KOBH #0073 — Little Bay, Sydney •
Two words and an acronym— Liminality #3 •
Sometimes when I write these notes to complement the images there's a clear agenda, a fully formed topic emerges.
Sometimes it's a matter of free association. When I considered this image, two words and an acronym came to me: Spiral, Meniscus and ROYGBIV.
Spiral
The sandstone shape in the foreground with the distinctive sea sponge fissures immediately reminded me of "Land Art" or "Earth Art" specifically the piece “Spiral Jetty” by Robert Smithson. The key difference is that one is naturally occurring; the other is the product of human fabrication. The key similarity is the pleasing spiral curve in both instances. The attention of the observer is captivated by the shape/symbol.
Meniscus
The exaggerated curved horizon reminded me of the word "meniscus", namely, inter alia — a crescent or a crescent-shaped body; the convex or concave upper surface of a column of liquid, the curvature of which is caused by surface tension.
Accurate but rather technical and rather drab.
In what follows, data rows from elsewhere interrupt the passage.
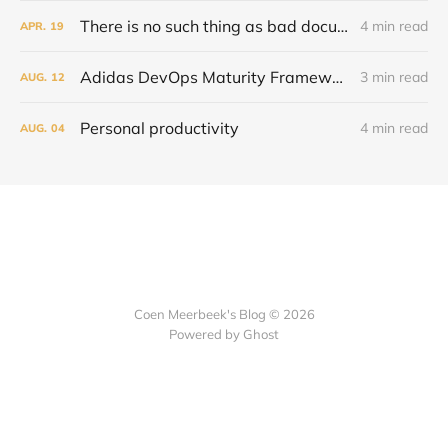
There is no such thing as bad documentation
4 min read
APR.
19
Adidas DevOps Maturity Framework and capability models
3 min read
AUG.
12
Personal productivity
4 min read
AUG.
04
Coen Meerbeek's Blog © 2026
Powered by Ghost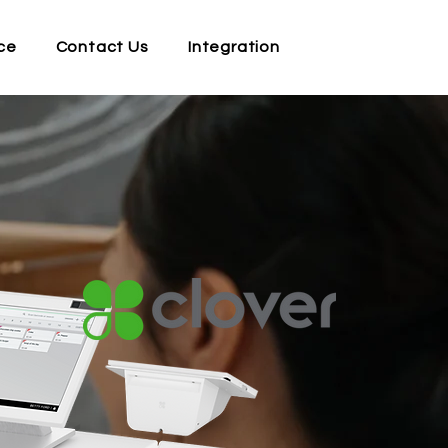
ce
Contact Us
Integration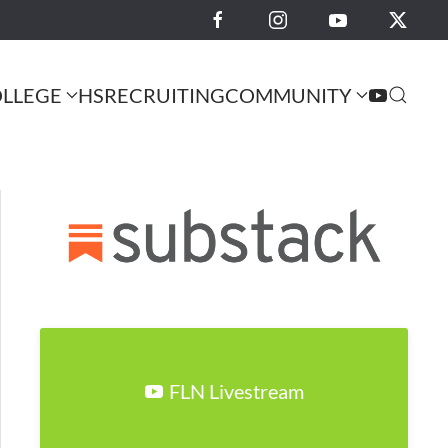
LLEGE
HS
RECRUITING
COMMUNITY
FLN Livestream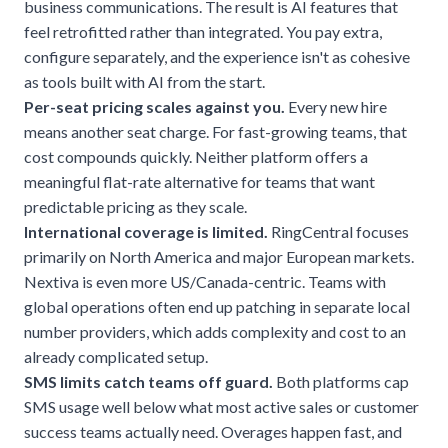
business communications. The result is AI features that
feel retrofitted rather than integrated. You pay extra,
configure separately, and the experience isn't as cohesive
as tools built with AI from the start.
Per-seat pricing scales against you.
Every new hire
means another seat charge. For fast-growing teams, that
cost compounds quickly. Neither platform offers a
meaningful flat-rate alternative for teams that want
predictable pricing as they scale.
International coverage is limited.
RingCentral focuses
primarily on North America and major European markets.
Nextiva is even more US/Canada-centric. Teams with
global operations often end up patching in separate local
number providers, which adds complexity and cost to an
already complicated setup.
SMS limits catch teams off guard.
Both platforms cap
SMS usage well below what most active sales or customer
success teams actually need. Overages happen fast, and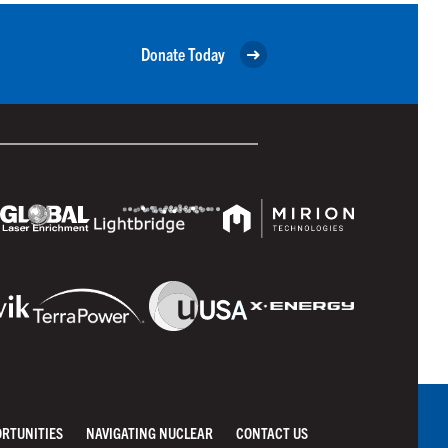
Donate Today
ORTUNITIES
NAVIGATING NUCLEAR
CONTACT US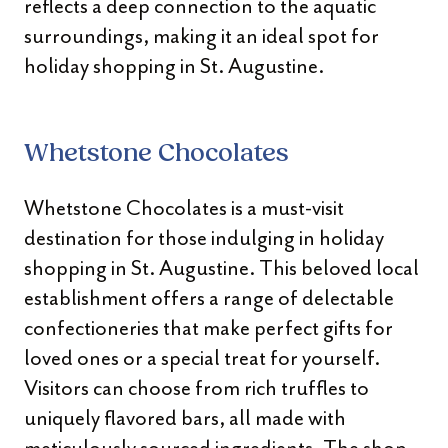
reflects a deep connection to the aquatic
surroundings, making it an ideal spot for
holiday shopping in St. Augustine.
Whetstone Chocolates
Whetstone Chocolates is a must-visit
destination for those indulging in holiday
shopping in St. Augustine. This beloved local
establishment offers a range of delectable
confectioneries that make perfect gifts for
loved ones or a special treat for yourself.
Visitors can choose from rich truffles to
uniquely flavored bars, all made with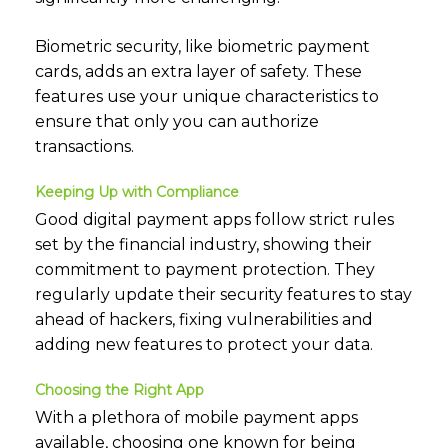
Biometric security, like biometric payment
cards, adds an extra layer of safety. These
features use your unique characteristics to
ensure that only you can authorize
transactions.
Keeping Up with Compliance
Good digital payment apps follow strict rules
set by the financial industry, showing their
commitment to payment protection. They
regularly update their security features to stay
ahead of hackers, fixing vulnerabilities and
adding new features to protect your data.
Choosing the Right App
With a plethora of mobile payment apps
available, choosing one known for being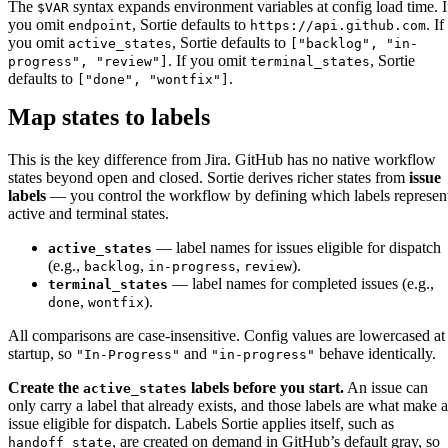
The
syntax expands environment variables at config load time. I
$VAR
you omit
, Sortie defaults to
. If
endpoint
https://api.github.com
you omit
, Sortie defaults to
active_states
["backlog", "in-
. If you omit
, Sortie
progress", "review"]
terminal_states
defaults to
.
["done", "wontfix"]
Map states to labels
This is the key difference from Jira. GitHub has no native workflow
states beyond open and closed. Sortie derives richer states from
issue
labels
— you control the workflow by defining which labels represen
active and terminal states.
— label names for issues eligible for dispatch
active_states
(e.g.,
,
,
).
backlog
in-progress
review
— label names for completed issues (e.g.,
terminal_states
,
).
done
wontfix
All comparisons are case-insensitive. Config values are lowercased at
startup, so
and
behave identically.
"In-Progress"
"in-progress"
Create the
labels before you start.
An issue can
active_states
only carry a label that already exists, and those labels are what make 
issue eligible for dispatch. Labels Sortie applies itself, such as
, are created on demand in GitHub’s default gray, so
handoff_state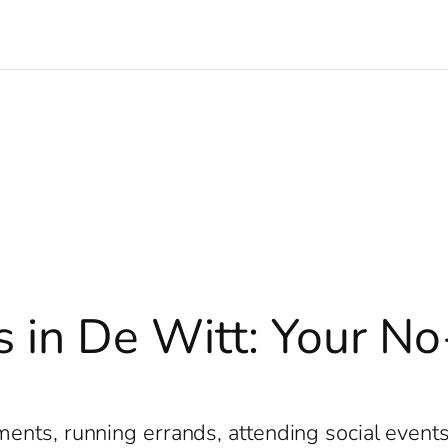
s in De Witt: Your No
e
nts, running errands, attending social events, 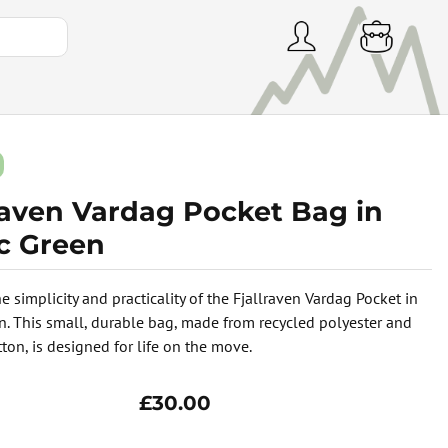
lraven Vardag Pocket Bag in
ic Green
e simplicity and practicality of the Fjallraven Vardag Pocket in
en. This small, durable bag, made from recycled polyester and
ton, is designed for life on the move.
£30.00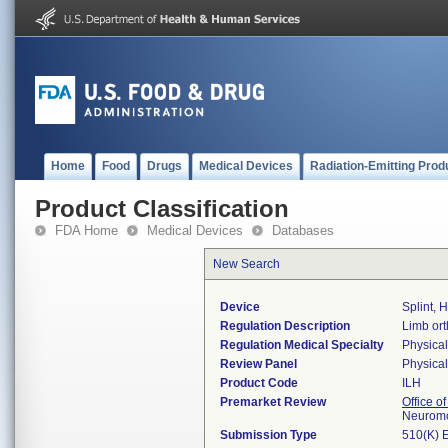
Home
Food
Drugs
Medical Devices
Radiation-Emitting Prod
Product Classification
FDA Home
Medical Devices
Databases
New Search
Device
Splint,
Regulation Description
Limb ort
Regulation Medical Specialty
Physica
Review Panel
Physica
Product Code
ILH
Premarket Review
Office o
Neuromo
Submission Type
510(K) 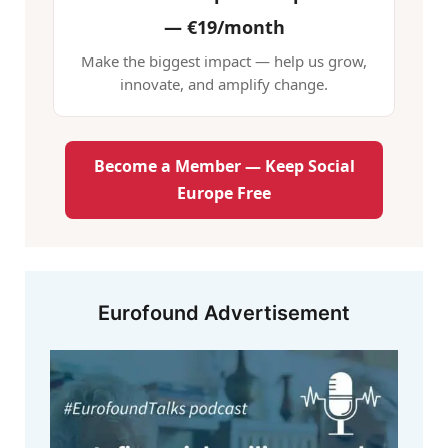
—
€19/month
Make the biggest impact — help us grow,
innovate, and amplify change.
Become a Member — Keep Social
Europe Free
Eurofound Advertisement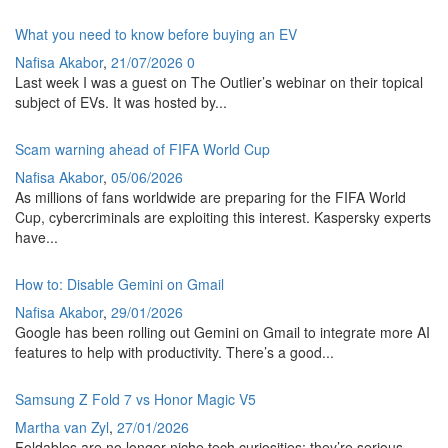
What you need to know before buying an EV
Nafisa Akabor
,
21/07/2026
0
Last week I was a guest on The Outlier’s webinar on their topical
subject of EVs. It was hosted by...
Scam warning ahead of FIFA World Cup
Nafisa Akabor
,
05/06/2026
As millions of fans worldwide are preparing for the FIFA World
Cup, cybercriminals are exploiting this interest. Kaspersky experts
have...
How to: Disable Gemini on Gmail
Nafisa Akabor
,
29/01/2026
Google has been rolling out Gemini on Gmail to integrate more AI
features to help with productivity. There’s a good...
Samsung Z Fold 7 vs Honor Magic V5
Martha van Zyl
,
27/01/2026
Foldables are no longer niche tech curiosities; they’re serious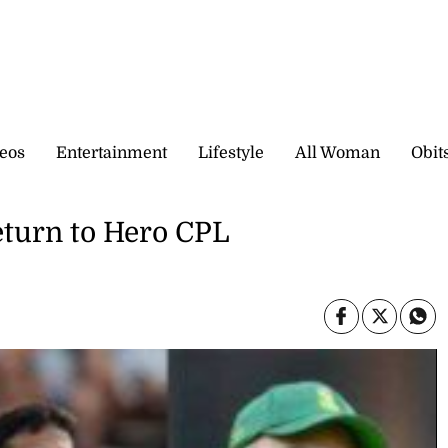
eos
Entertainment
Lifestyle
All Woman
Obit
return to Hero CPL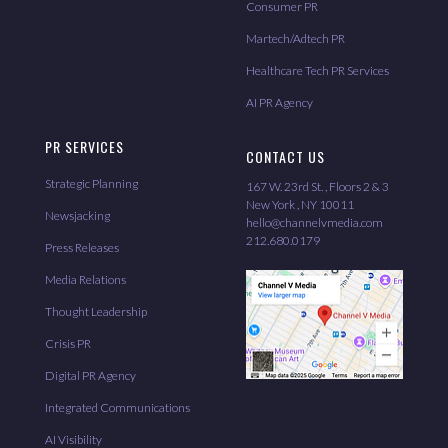
Consumer PR
Martech/Adtech PR
Healthcare Tech PR Services
AI PR Agency
PR SERVICES
CONTACT US
Strategic Planning
167 W. 23rd St. , Floors 2 & 3
New York , NY 10011
Newsjacking
hello@channelvmedia.com
212.680.0179
Press Releases
Media Relations
Thought Leadership
Crisis PR
Digital PR Agency
Integrated Communications
AI Visibility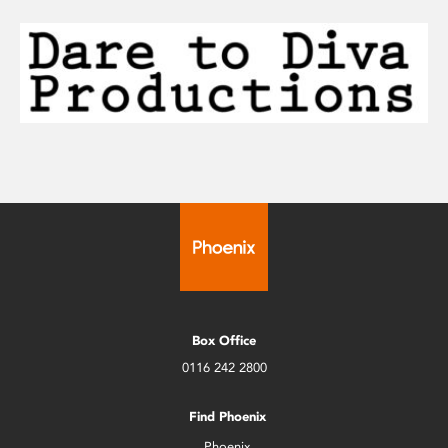
Box Office
0116 242 2800
Find Phoenix
Phoenix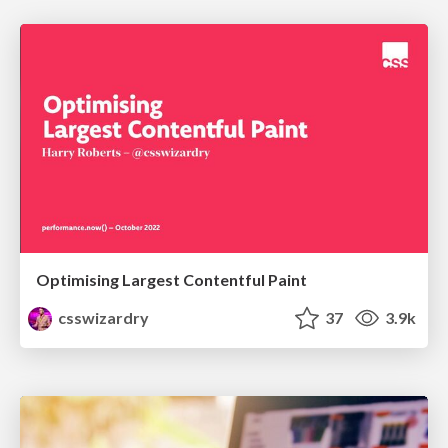
Optimising Largest Contentful Paint
csswizardry
37
3.9k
Memory chimed in to reveal the poetic association of this word for me — the poem "Out of Time" by Australian poet and journalist, Kenneth Slessor. In particular, this extract:
Fixed in a sweet meniscus, out of Time,
Out of the torrent, like the fainter land
Lensed in a bubble's ghostly camera,
The lighted beach, the sharp and china sand
Glitters and waters and peninsula -
The moment's world it was; and I was part,
Fleshless and ageless, changeless and made free.
ROYGBIV
The acronym learnt in high school science class — the colour spectrum in order — red, orange, yellow, green, blue, indigo and violet. Emphasis for this writer's purposes is the last three colours. This image was made with a viewpoint of south: frame-left is west and frame-right being east.
Closely examine the strata of the sky furthest from the horizon — the colour transitions left to right, from violet to indigo to blue. From our terrestrial viewpoint the frame-right is further from the Sun so the sky tends to blue whilst frame-left is closer and appears violet.
In one frame, the visual vocabulary of blue hour.
(Sidenote: Port Botany container port appears on the horizon — the cranes so resemble giraffes on the savannah).